International professionals are also choosing Palm Beach County over Miami in growing numbers. Miami's density and rising cost of living continue pushing experienced executives and entrepreneurs north, where Palm Beach offers greater affordability, lower density, and a different quality of life.
They also arrive with different expectations. In a modern metropolitan region, multiple transportation options are the norm. Across much of South Florida, they simply do not exist.
Palm Beach County: Where the Challenge Is Most Visible and the Opportunity Is Greatest
Okeechobee Boulevard has become the defining east-west transportation corridor in Palm Beach County.
Stretching approximately 13.5 miles from the western communities of Loxahatchee and Royal Palm Beach, home to more than 200,000 residents, to downtown West Palm Beach, it connects directly to Tri-Rail, Amtrak, and Brightline. Yet despite carrying roughly 67,500 vehicles each day near the Florida Turnpike, and more than 126,000 combined daily vehicle movements at the Military Trail intersection, the corridor has no rapid transit service, and none is currently planned.
Pressure on the corridor will only increase.
Westlake continues adding thousands of new homes. Wellington's more than 65,000 residents rely almost exclusively on automobiles to reach employment centers. The Acreage's 42,000 residents face the same reality.
Improving this single corridor could dramatically reduce commute times for tens of thousands of daily travelers while connecting western Palm Beach County to the region's broader rail network for the first time.
Several transportation technologies deserve consideration.
Bus rapid transit offers the lowest capital cost but requires dedicated roadway capacity and provides relatively modest increases in passenger throughput. Light rail offers substantially greater capacity but typically costs between $36 million and $100 million per mile while requiring lengthy permitting and construction timelines.
Aerial gondola systems, already operating successfully in Medellín, La Paz, Bogotá, and now Paris, in addition to well-known systems such as those at Disney World, represent another alternative.

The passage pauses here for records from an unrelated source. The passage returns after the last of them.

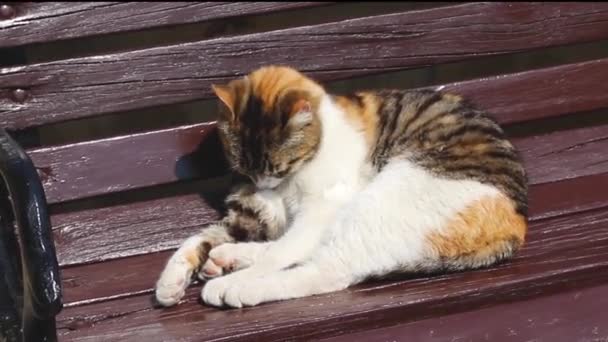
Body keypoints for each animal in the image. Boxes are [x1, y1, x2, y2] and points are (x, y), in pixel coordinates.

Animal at [156, 64, 528, 308]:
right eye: (244, 167)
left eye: (277, 165)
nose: (263, 183)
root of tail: (516, 226)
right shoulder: (257, 215)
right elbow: (204, 238)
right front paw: (172, 281)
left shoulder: (324, 205)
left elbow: (283, 251)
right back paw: (228, 258)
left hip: (384, 200)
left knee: (326, 270)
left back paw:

They require no road-level footprint, can often be built in years instead of decades, and generally cost less than traditional rail infrastructure.
Each option carries meaningful tradeoffs. Each deserves objective evaluation.
The Venture Tech Chronicle has completed a preliminary feasibility analysis examining an aerial gondola concept along the Okeechobee Boulevard corridor, including capital costs, operating expenses, ridership projections, revenue scenarios, and potential financial performance under multiple operating assumptions.
The analysis is not intended as an endorsement. It is intended as a starting point for a conversation South Florida can no longer afford to postpone.
The Cost of Action Is Significant. The Cost of Inaction Is Greater.
There is no inexpensive solution.
Any meaningful east-west rapid transit investment across Palm Beach, Broward, or Miami-Dade counties will require hundreds of millions of dollars. An aerial gondola system along the Okeechobee corridor could range from approximately $400 million to $1 billion, depending on scope. Light rail would likely cost more. Subway infrastructure would cost substantially more. Bus rapid transit would cost less, but would also deliver less long-term capacity.
The more important comparison, however, is not construction cost. It is the cost of doing nothing.
Every year, South Florida pays through lost productivity, longer commutes, constrained labor markets, increased congestion, and businesses that struggle to attract talent because daily travel has become increasingly unsustainable.
South Florida's east-west transit gap is no longer a future challenge. It is a present-day economic competitiveness issue. Population growth continues. Corporate migration continues. Investment continues. The question is no longer whether the region needs to address east-west mobility.
The question is whether South Florida will solve it before congestion becomes one of its greatest competitive disadvantages.